======== Фрагмент текста

Другим выглядит дзенский человек, хотя оба они сталкиваются с проблемой жизни и смерти, которая целиком покрывает все его существование. Если фехтовальщик не остановился в этом развитии, то далее он будет идти рука об руку с дзенским мастером по пути непреложной истины, конечной реальности. Но обычно фехтовальщик останавливается слишком рано, на инстинктивном неосознаваемом, а дзенский человек идет дальше, пока вся вселенная или скорее вся пустота мирового пространства не рассыплется на куски. Приводим пересказ Тадзима-но-ками об этой проблеме:

«Ум (кокоро) — это пустота (ку, шуньята), но из этой пустоты создается вся бесконечность действий: в руках она хватает, в ногах — ходит, в глазах — видит и т. д. Однажды этот ум нужно удержать, хотя это сделать трудно, ибо этому нельзя научиться только теоретически. Собственно, фехтование в том и состоит, чтобы пережить это. И когда это достигнуто, когда слова человека — сама искренность, его действия исходят прямо из изначального ума, свободного от всех эгоистических мыслей и побуждений. Тот ум, которым обычно пользуемся мы, загрязнен, но изначальный ум всегда чист, он — само Дао.

================
======== Исходные данные

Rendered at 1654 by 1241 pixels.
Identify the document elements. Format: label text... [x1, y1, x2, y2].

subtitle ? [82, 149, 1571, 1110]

================
======== Исходные данные

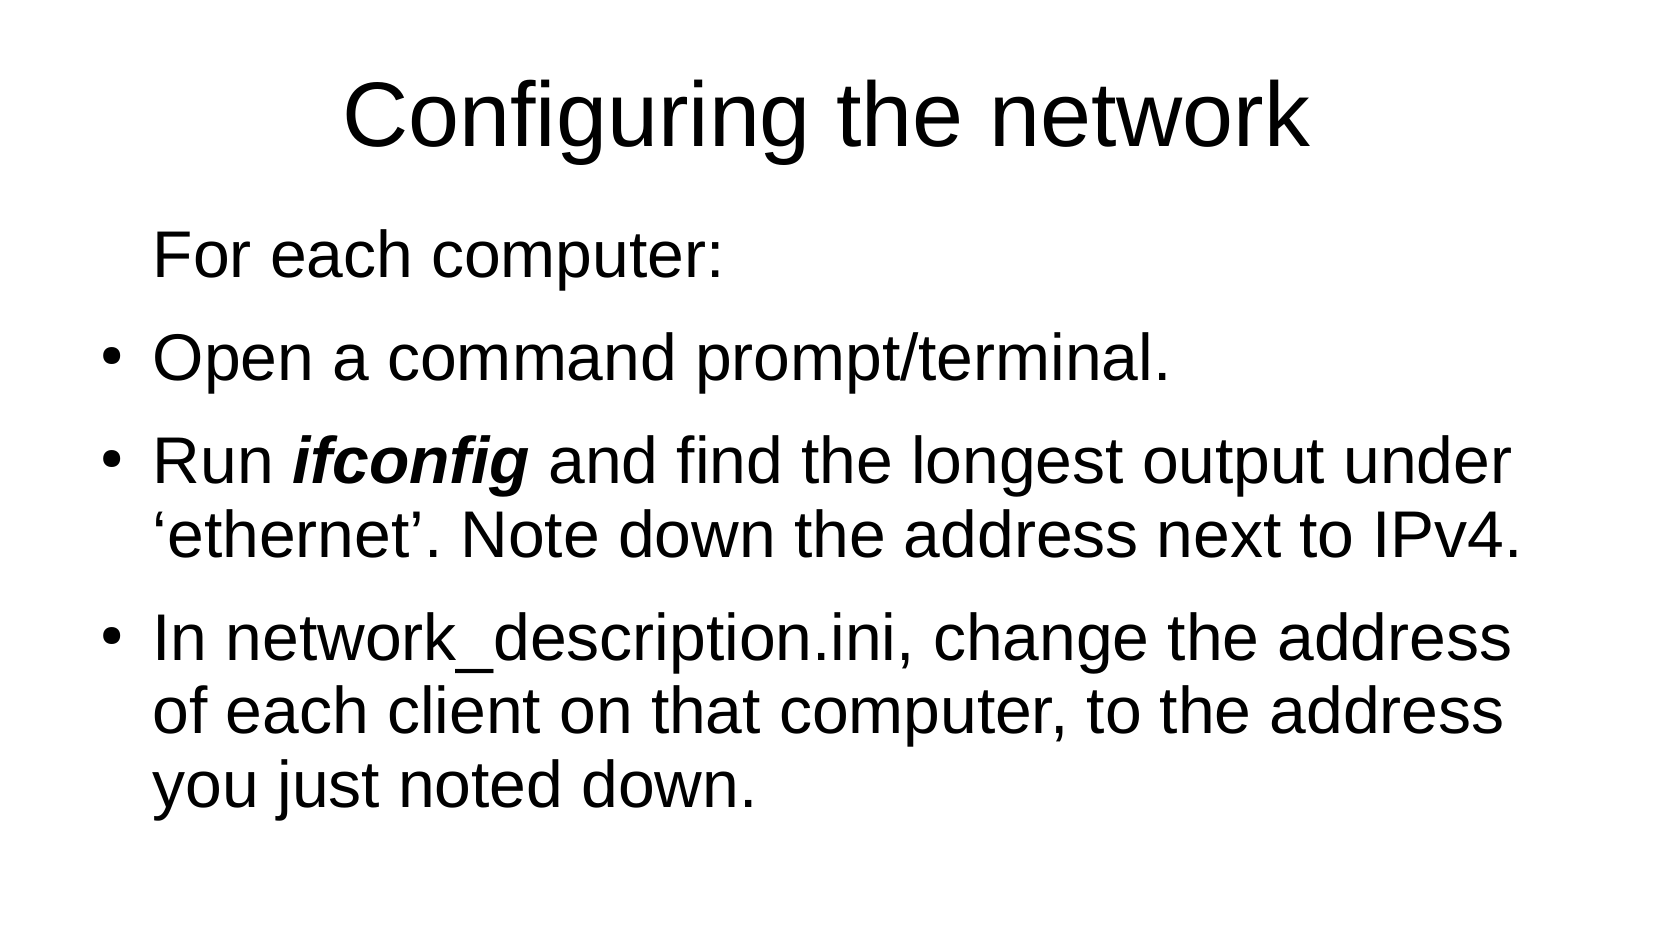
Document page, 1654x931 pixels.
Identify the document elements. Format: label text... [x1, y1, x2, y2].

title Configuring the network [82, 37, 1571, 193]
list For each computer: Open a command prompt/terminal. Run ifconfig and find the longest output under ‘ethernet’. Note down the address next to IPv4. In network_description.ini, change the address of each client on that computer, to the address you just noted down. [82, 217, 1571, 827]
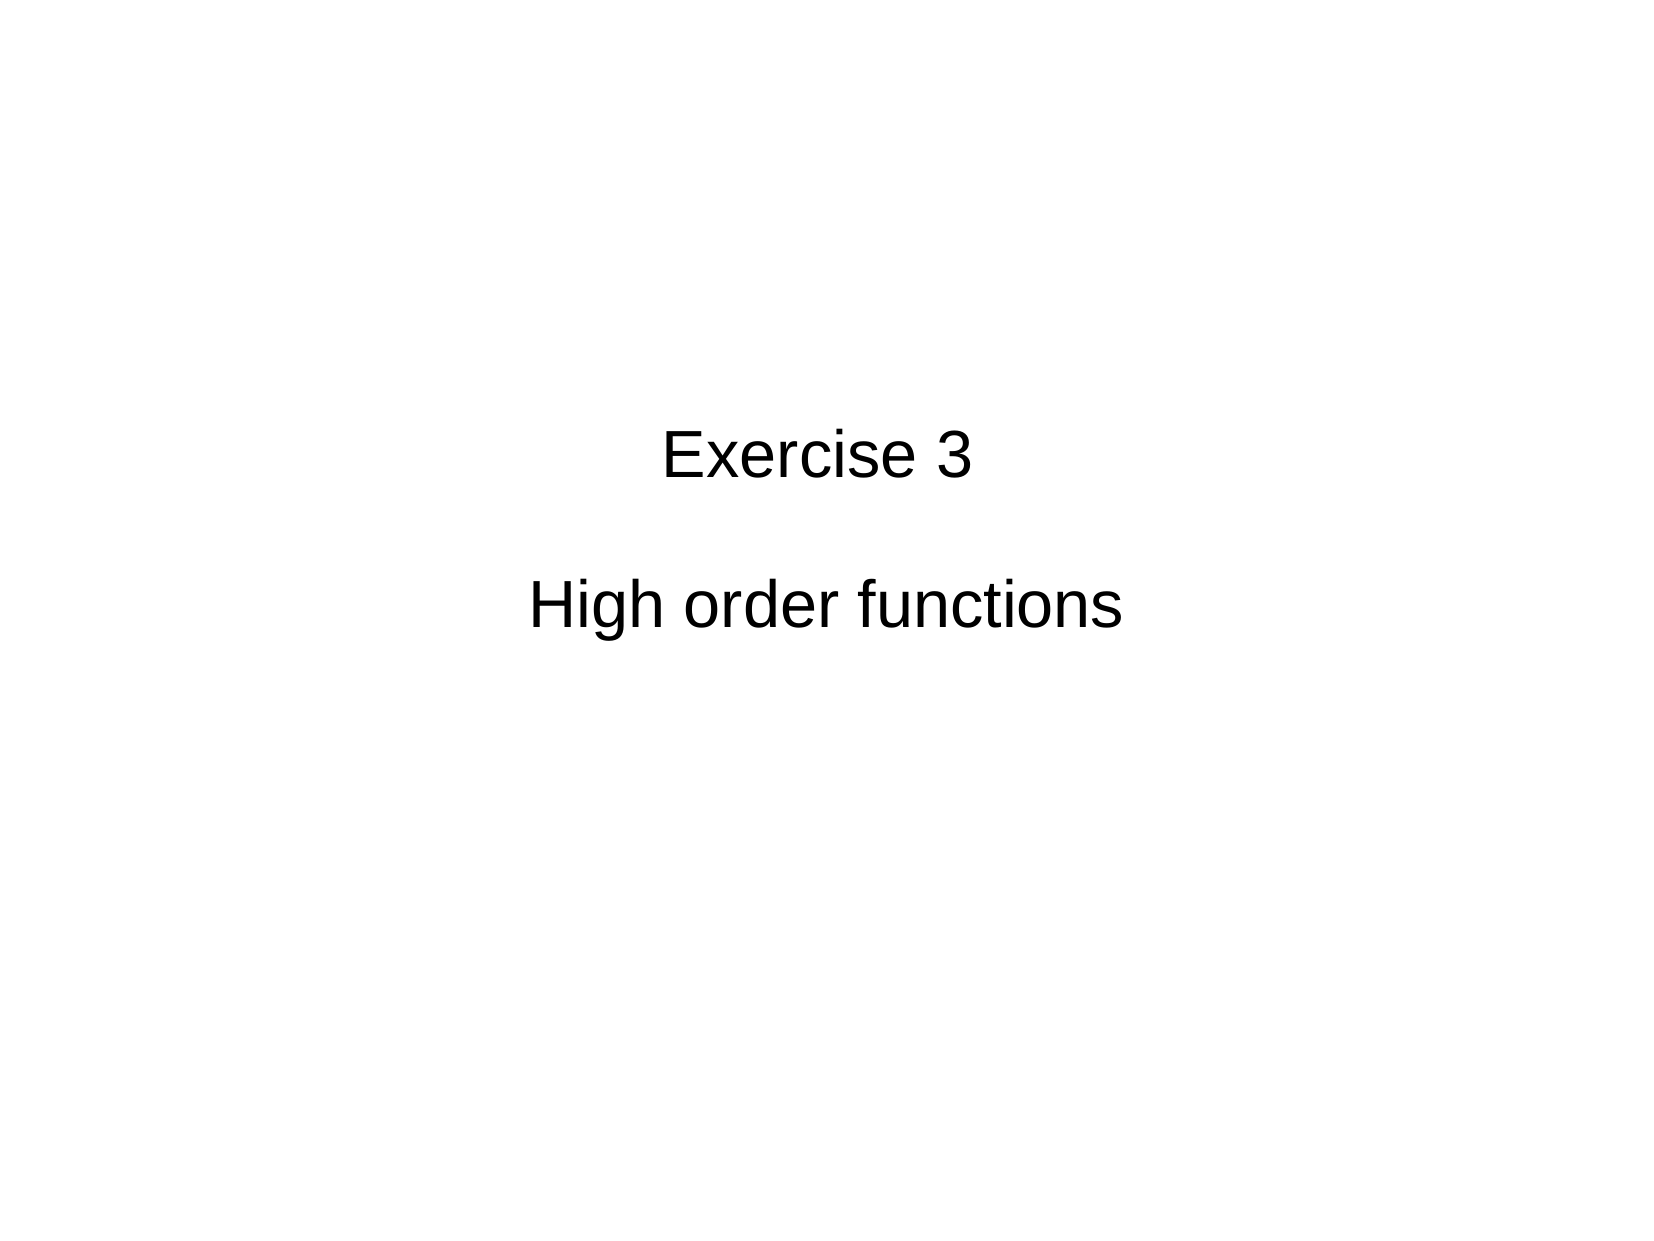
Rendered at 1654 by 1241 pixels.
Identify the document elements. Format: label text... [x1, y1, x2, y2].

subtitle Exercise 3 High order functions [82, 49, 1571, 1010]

================

▶ [Что сделать]:
Приведите продолжение отрывка о фехтовании и дзене, начиная сразу после его последней фразы. Записи никак не связаны с отрывком о фехтовании и дзене.

▶ [Ответ]:
Я так об этом говорю, будто сам пережил это, но на самом деле я далек от того, чтобы быть настоящим даосом, Дао-человеком. Я пишу так просто потому, что вся человеческая жизнь должна быть в согласии с этим направлением Ума. И если нам не удается так жить каждое мгновение, мы должны, по крайней мере, пытаться достичь этого в нашей профессии, в нашем искусстве».

Дзягю Тадзима-но-ками совершенно честно сознается, что он все еще не способен переживать ум, как Пустоту, в то время как свое дело фехтовальщика он знает в совершенстве. Он должен еще глубоко изучать наставления Такуана. Такуан был знаменитым учителем дзен. Может быть, он и не занимался фехтованием так, как это делали самураи, но, несомненно, умел держать в руках меч и мог постоять за себя в схватке с любым мастером фехтования, ждать долго не заставил бы никого. Сам Дзягю, должно быть, сознавал, что Такуану по-настоящему противостоять не может. Это видно из того письма о фехтовании, которое он оставил своим ученикам, а также из других источников, повествующих о встречах дзенских учителей с профессиональными фехтовальщиками.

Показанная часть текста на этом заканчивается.